Figure 8.

CoIP experiments using lysates of HEK293T cells cotransfected with plasmids of interest. A plasmid encoding full-length PKP3 (p1744) was cotransfected with plasmids encoding Dsg1-myc, Dsg2-myc, Dsg3-myc, Dsc3a-myc, Dsc3b-myc, Dsc3bΔcyto1-myc, Dsc3bΔcyto2-myc, DP-myc, or Pg-myc fusion proteins. (a) Using anti-PKP3 mAb 23E3/4, myc-tagged Dsg1, Dsg2, Dsg3, Dsc3b, DP, and Pg proteins (arrows) were coimmunoprecipitated with PKP3 (+ lanes). The nature of the Dsc3b doublet is unclear, but might represent incompletely processed protein in addition to mature protein. In the negative control lanes (lysates incubated with protein G Sepharose in the absence of mAb 23E3/4), no signal could be detected (− lanes). Incompletely reduced primary antibody was often detected (star).

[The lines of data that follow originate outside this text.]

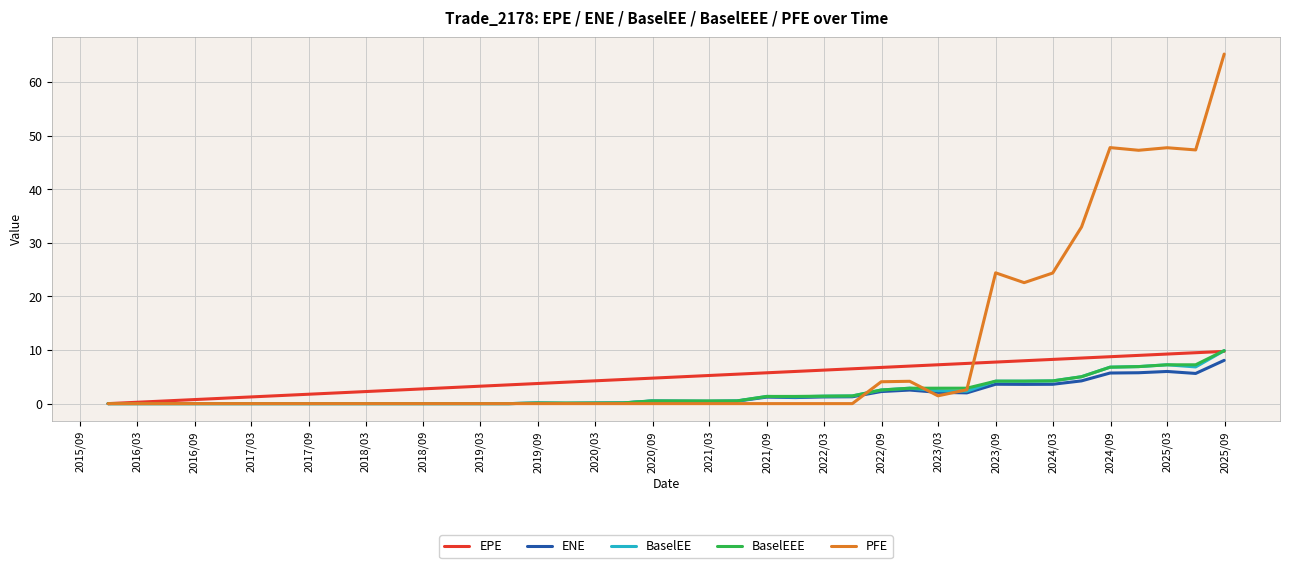

What is the highest value of the ENE series?

8.1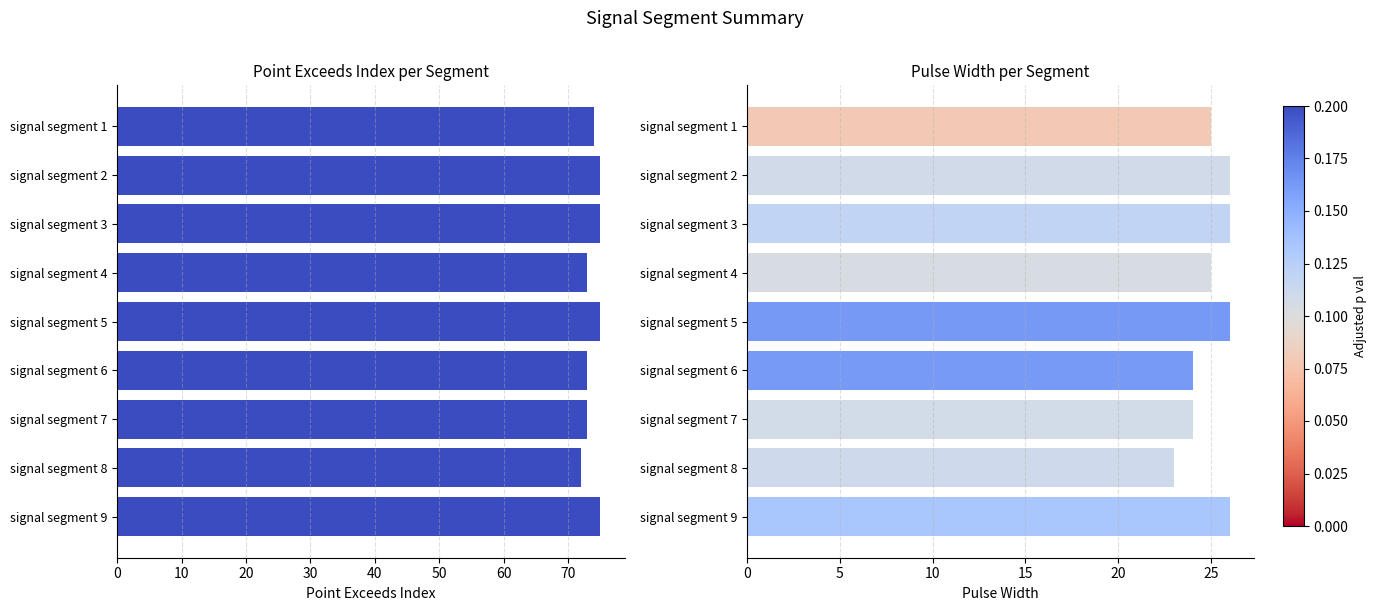

How many bars are there in total?

18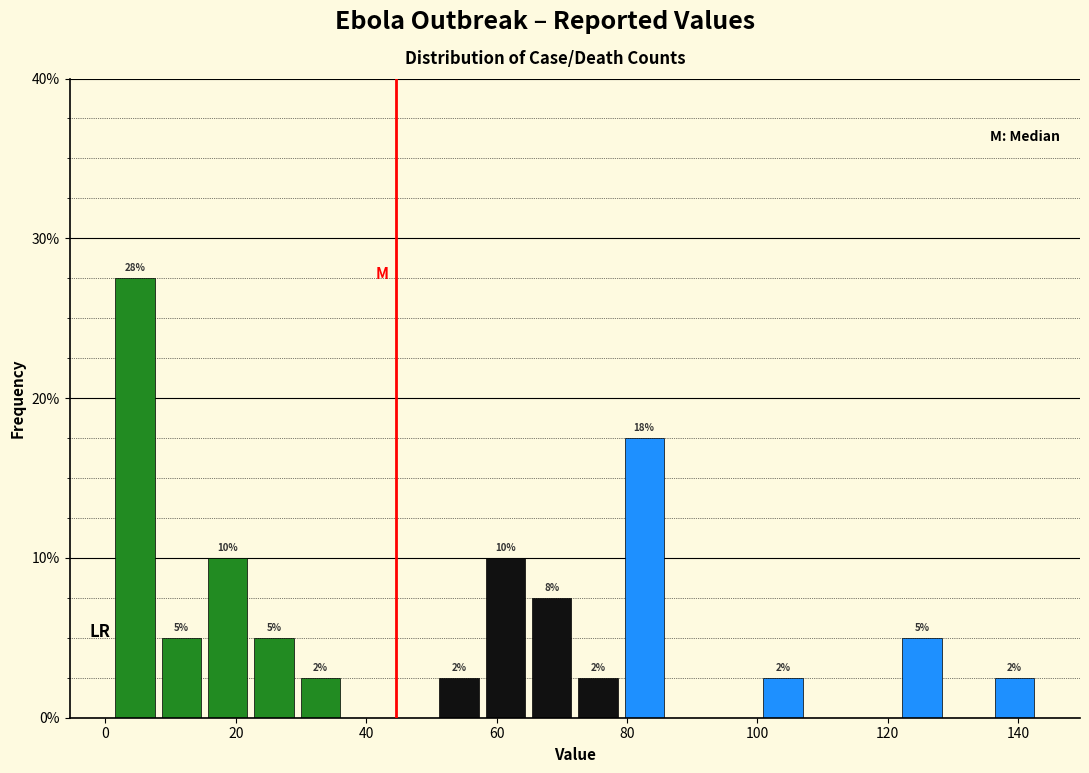

Around what value on the x-axis is the tallest bar? Give the approximate position of its centre, as read against the axis.

4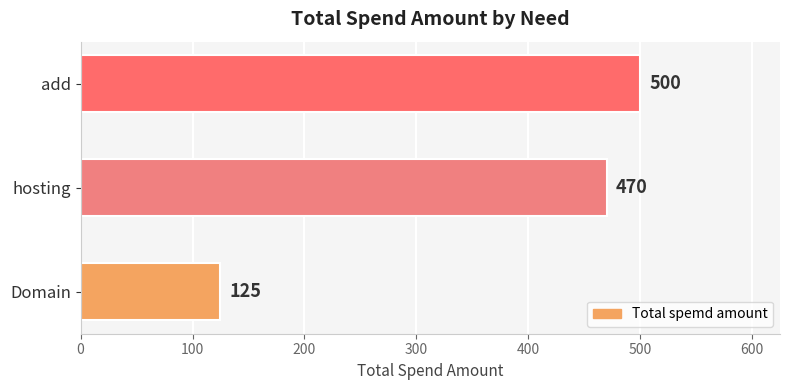

Read the value at add, to the nearest 10.

500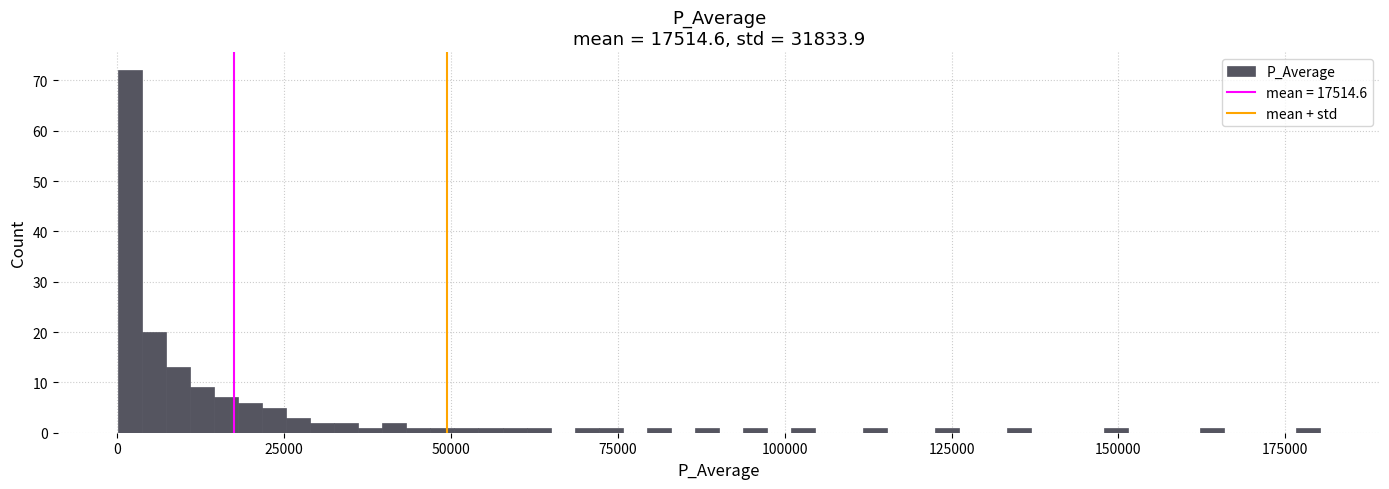

Around what value on the x-axis is the tallest bar? Give the approximate position of its centre, as read against the axis.

0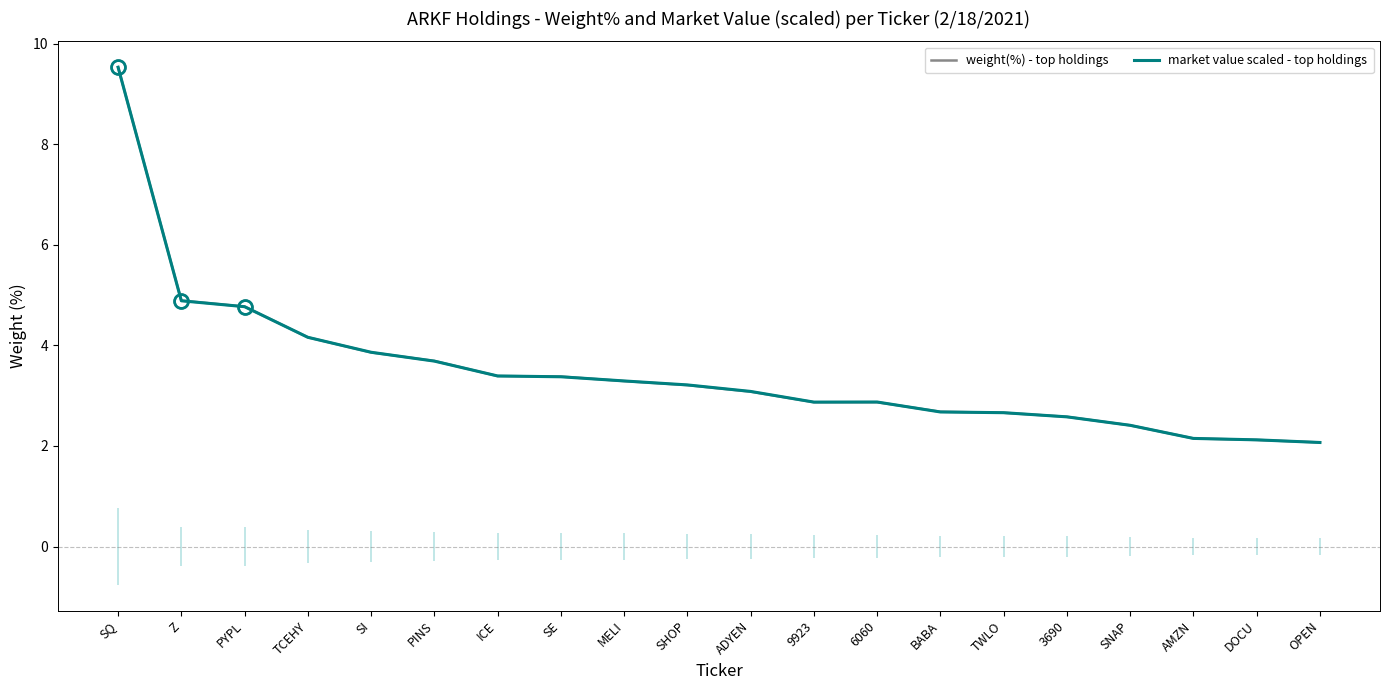

Which series has the widest spread of values?

market value scaled - top holdings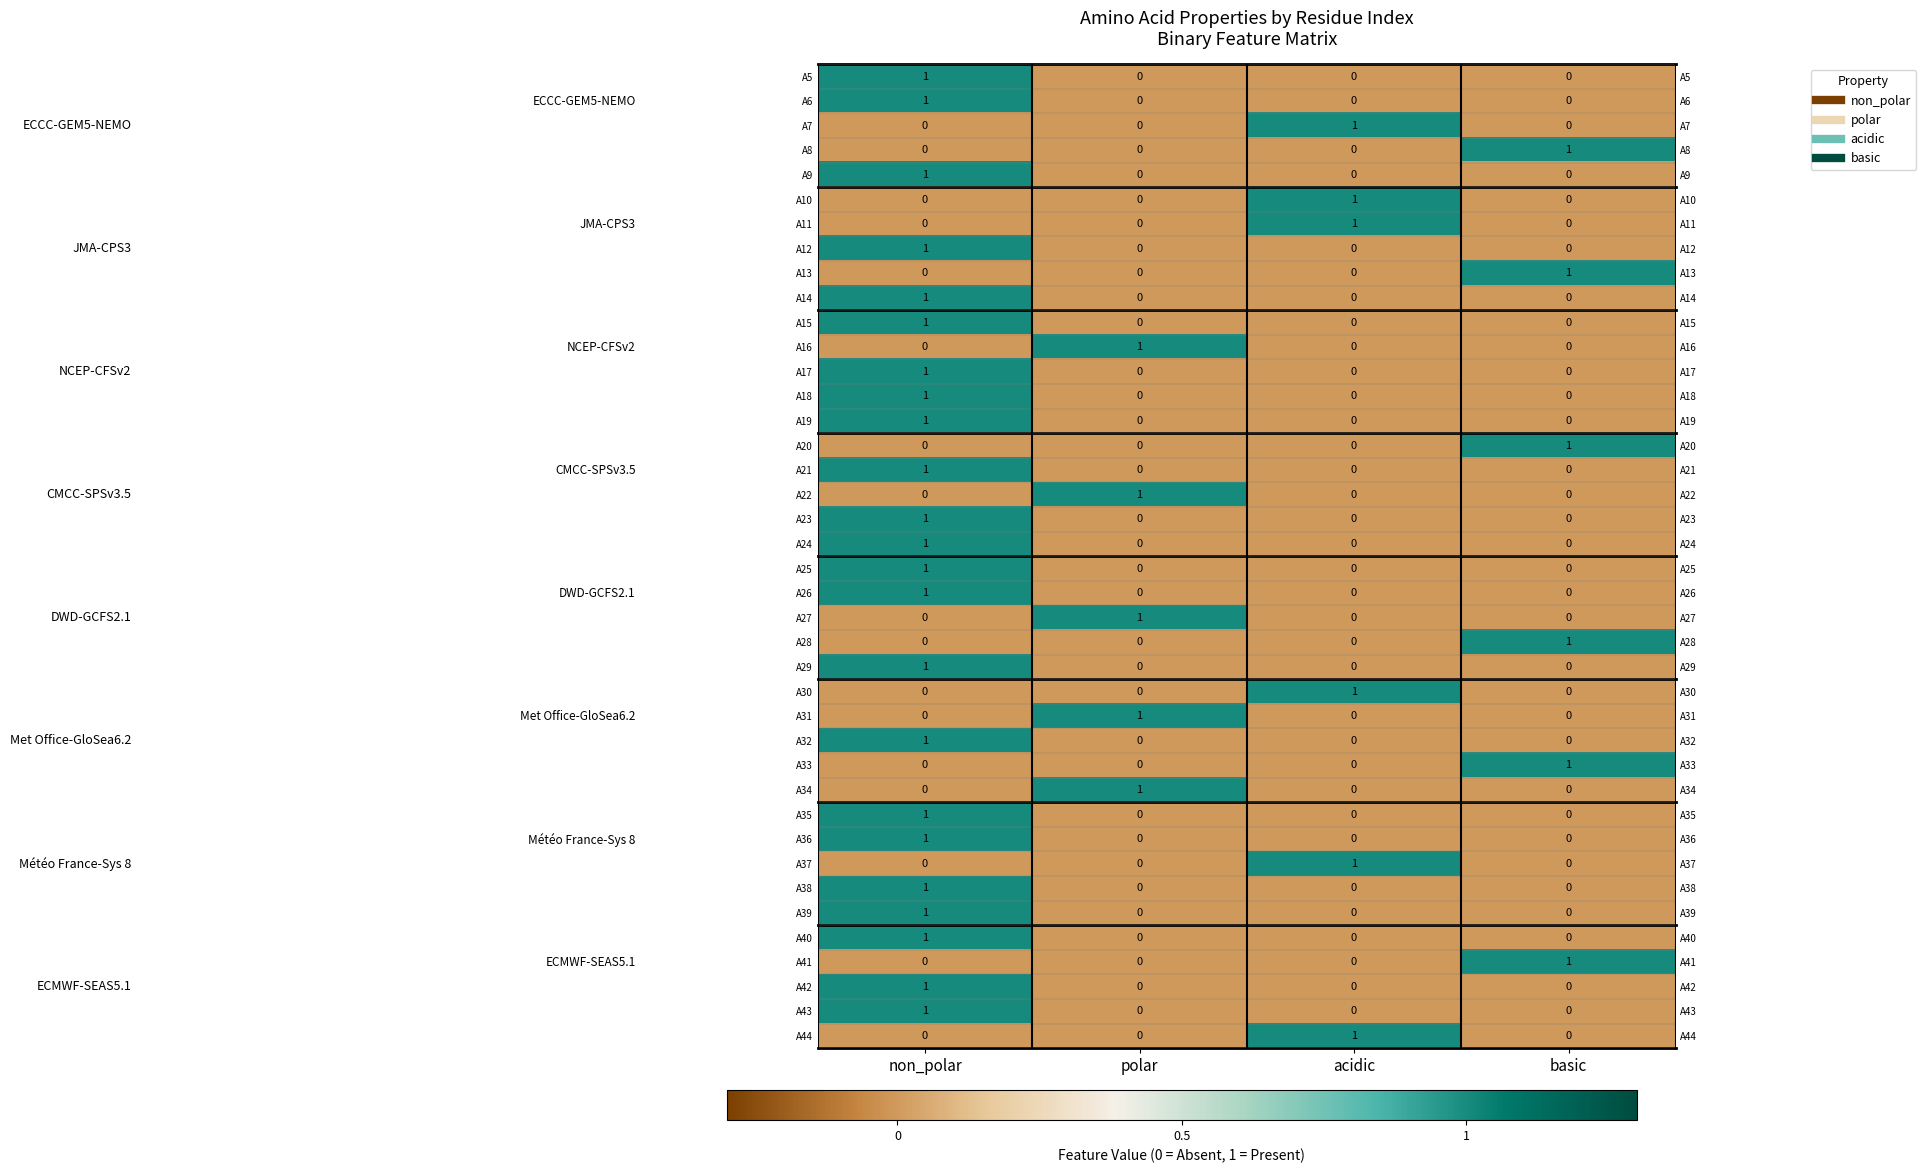

What is the difference between the maximum and minimum values in the A9 series?

1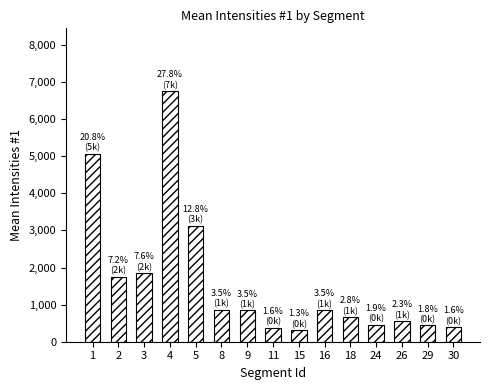

Approximately how many times larger is the value at 9 compared to 11?

2.2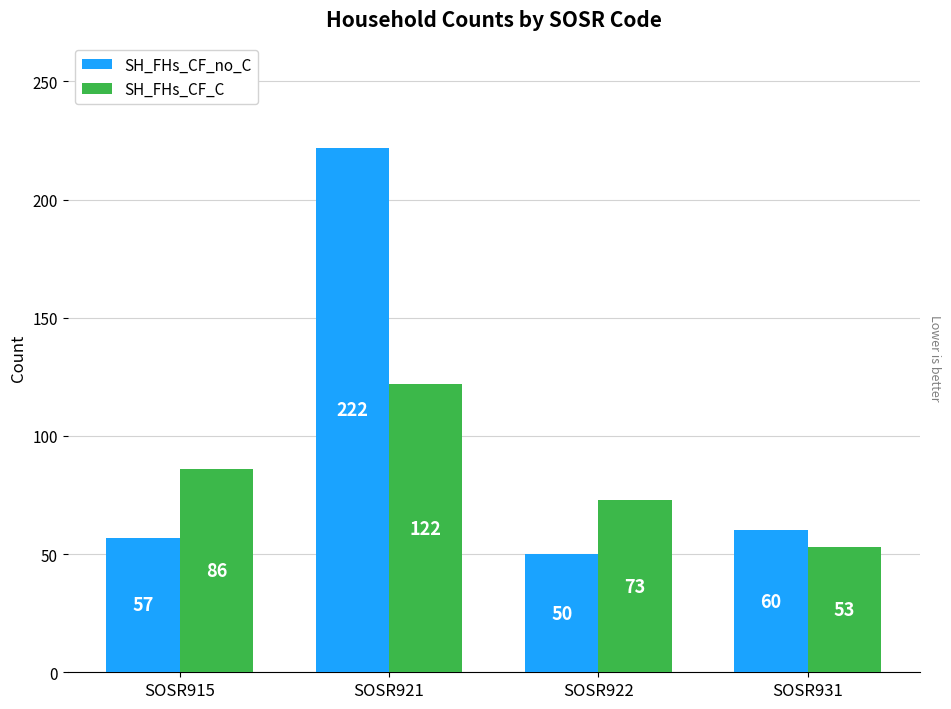

Which series has the largest range (max minus min)?

SH_FHs_CF_no_C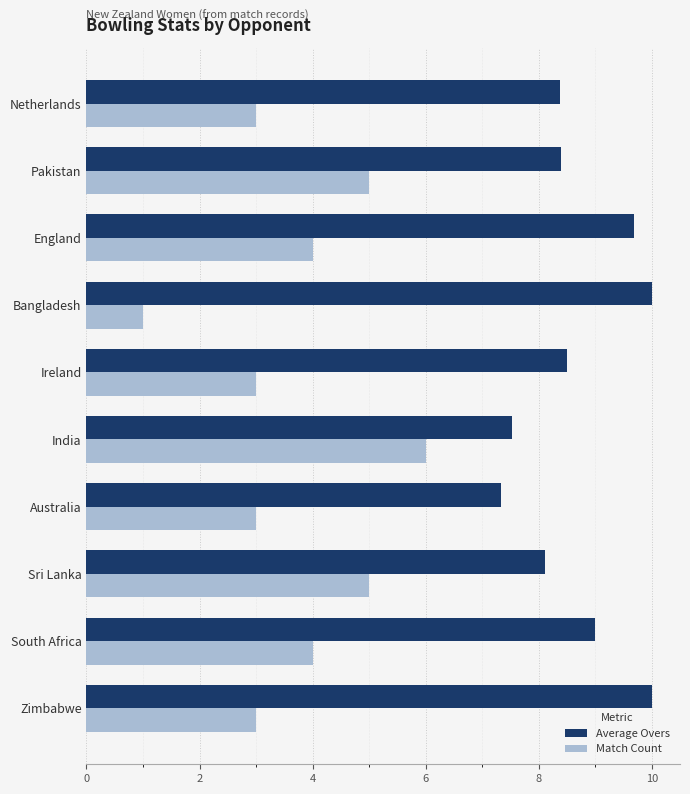

The value of Average Overs at South Africa is 3.3. True or false?

False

Identical exposure times were used for each set of +/− lanes. (b) Control Western blot detection of total cell lysates: Dsg1 (165 kD), Dsg2 (160 kD), Dsg3 (135 kD), Dsc3b (99 kD), DP (250 kD, arrow), and Pg (82 kD) in the left panel; PKP3 (87 kD) in the right panel. Mol wt markers (in kD) are indicated. (c) Using anti-PKP3 mAb 23E3/4, myc-tagged Dsc3b, two COOH-terminally truncated derivatives of Dsc3b and Dsc3a were coimmunoprecipitated with PKP3 (+ lanes in left panel). In the negative control lanes (lysates incubated with protein G Sepharose in the absence of mAb 23E3/4), no signal could be detected (− lanes in left panel). Expression of each of these fusion proteins was detected by Western blotting (right), using anti-Myc and anti-PKP3 antibodies. (d) Schematic representation of the cytoplasmic domains of mouse (Mm) Dsc3a, Dsc3b, and Dsc3b truncation mutants used in the CoIP experiments of (C). Dashed lines indicate isoform-specific domains. The fragment containing aa 578–696 is shared by Dsc3a and Dsc3b. Dsc3bΔcyto1 and Dsc3bΔcyto2 encompass, respectively, 36 and 77 membrane-proximal aa of both Dsc3a and -b.